Complice anche la breve durata, l’opera seconda di Gabe Polsky dopo il bel The Motel Life (visto e accolto con entusiasmo al Festival di Roma nel 2012) è un gioiello di sintesi e di ritmo, abile a riassumere senza troppi sconti – salvo un passaggio tutto sommato in glissando sul ruolo di Vladimir Putin, di cui Fetisov è stato peraltro Ministro dello Sport fino al 2008 – i tormenti e le contraddizioni della rinascente società russa e a sviluppare quel discorso sulla fratellanza e sul senso di appartenenza inaugurato dal film d’esordio.
Sincopato, curatissimo e totalmente dominato dal carisma dell’intervistato, Red Army non si rivolge esclusivamente alla minoranza degli intenditori di hockey, ma si serve del suo denso contesto storico-sportivo per illustrare un’umanità divisa fra speranza e compromesso, capace di ritrovare nei propri irrefrenabili volteggi sul ghiaccio quella libertà negata e quella logica sacrificata alla repressione.
La giornata si chiude risibilmente con l’ultima fatica del 76enne Claude Lelouch, che indefesso continua a riversare su pellicola quanto di più rassicurante e prevedibile ci si aspetta dal suo cinema, quella combinazione micidiale di patemi alto-borghesi e di idilli leziosi messi in scena con il solito stile da stracchissima telenovela patinata: in Salaud, on t’aime, il patriarca di una famiglia allargata fino all’autoparodia (un incartapecorito Johnny Halliday) intende richiamare al nido, un casolare montano preso di peso dagli spot del Mulino Bianco, le quattro figlie avute da quattro donne diverse, ma non ha fatto i conti con i loro rancori e con l’iniziativa dell’amico medico (Eddy Mitchell, anch’egli con un passato da musicista), che forse è al corrente di qualcosa che lui non sa.
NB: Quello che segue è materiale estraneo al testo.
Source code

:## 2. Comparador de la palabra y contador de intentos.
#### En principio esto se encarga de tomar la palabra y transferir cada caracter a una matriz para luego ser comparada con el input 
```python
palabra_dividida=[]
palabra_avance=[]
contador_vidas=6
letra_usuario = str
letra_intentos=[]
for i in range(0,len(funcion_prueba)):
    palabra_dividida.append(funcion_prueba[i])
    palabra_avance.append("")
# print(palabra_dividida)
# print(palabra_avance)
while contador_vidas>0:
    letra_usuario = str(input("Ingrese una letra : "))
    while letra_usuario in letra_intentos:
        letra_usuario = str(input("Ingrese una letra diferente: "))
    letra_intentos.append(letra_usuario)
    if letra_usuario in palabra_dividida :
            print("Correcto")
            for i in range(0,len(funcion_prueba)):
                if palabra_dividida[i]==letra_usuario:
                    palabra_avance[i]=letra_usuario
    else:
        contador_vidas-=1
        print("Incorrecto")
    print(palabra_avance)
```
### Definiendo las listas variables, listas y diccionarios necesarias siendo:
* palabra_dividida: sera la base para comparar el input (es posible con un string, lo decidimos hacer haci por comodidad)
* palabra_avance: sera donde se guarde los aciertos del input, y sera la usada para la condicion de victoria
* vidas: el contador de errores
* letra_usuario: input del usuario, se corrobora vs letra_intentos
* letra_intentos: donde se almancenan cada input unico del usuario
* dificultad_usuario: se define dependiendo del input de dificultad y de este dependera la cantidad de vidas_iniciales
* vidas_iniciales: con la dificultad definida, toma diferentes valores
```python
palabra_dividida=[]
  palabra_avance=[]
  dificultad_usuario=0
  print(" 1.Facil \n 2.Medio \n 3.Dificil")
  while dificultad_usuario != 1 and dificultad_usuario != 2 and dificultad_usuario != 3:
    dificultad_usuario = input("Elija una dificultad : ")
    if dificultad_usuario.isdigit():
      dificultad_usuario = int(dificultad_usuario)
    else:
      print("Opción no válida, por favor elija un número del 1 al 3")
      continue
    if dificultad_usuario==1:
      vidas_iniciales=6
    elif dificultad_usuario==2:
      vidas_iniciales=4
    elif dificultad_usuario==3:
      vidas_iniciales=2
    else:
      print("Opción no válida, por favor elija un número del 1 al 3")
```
Fra dialoghi antidiluviani (si può sentire, nel 2014, qualcuno esclamare “sì, sono malato: malato di amore per te” senza sprezzo del ridicolo?), panorami da cartolina, personaggi insignificanti – compresa la povera Sandrine Bonnaire – e conflitti drammaturgicamente nulli, deve passare un’ora e mezza fra allegre tavolate, sorrisetti ed equivoci all’acqua di rose perché accada qualcosa, e quando finalmente scatta la tragedia ciò accade nel modo più gratuito, goffo e comico concepibile.
Con questo spettacolino buono al massimo per i telespettatori Mediaset della domenica pomeriggio, Lelouch dimostra una volta di più nella sua interminabile carriera che, pur con due Oscar e una Palma d’Oro in saccoccia, del suo bonario e inoffensivo piccolo mondo alto-borghese nessuno ha mai avuto bisogno e che se il cinema francese oggi ha raggiunto uno status di prestigio inequiparabile al resto d’Europa è stato anche nonostante operine inconsistenti come le sue.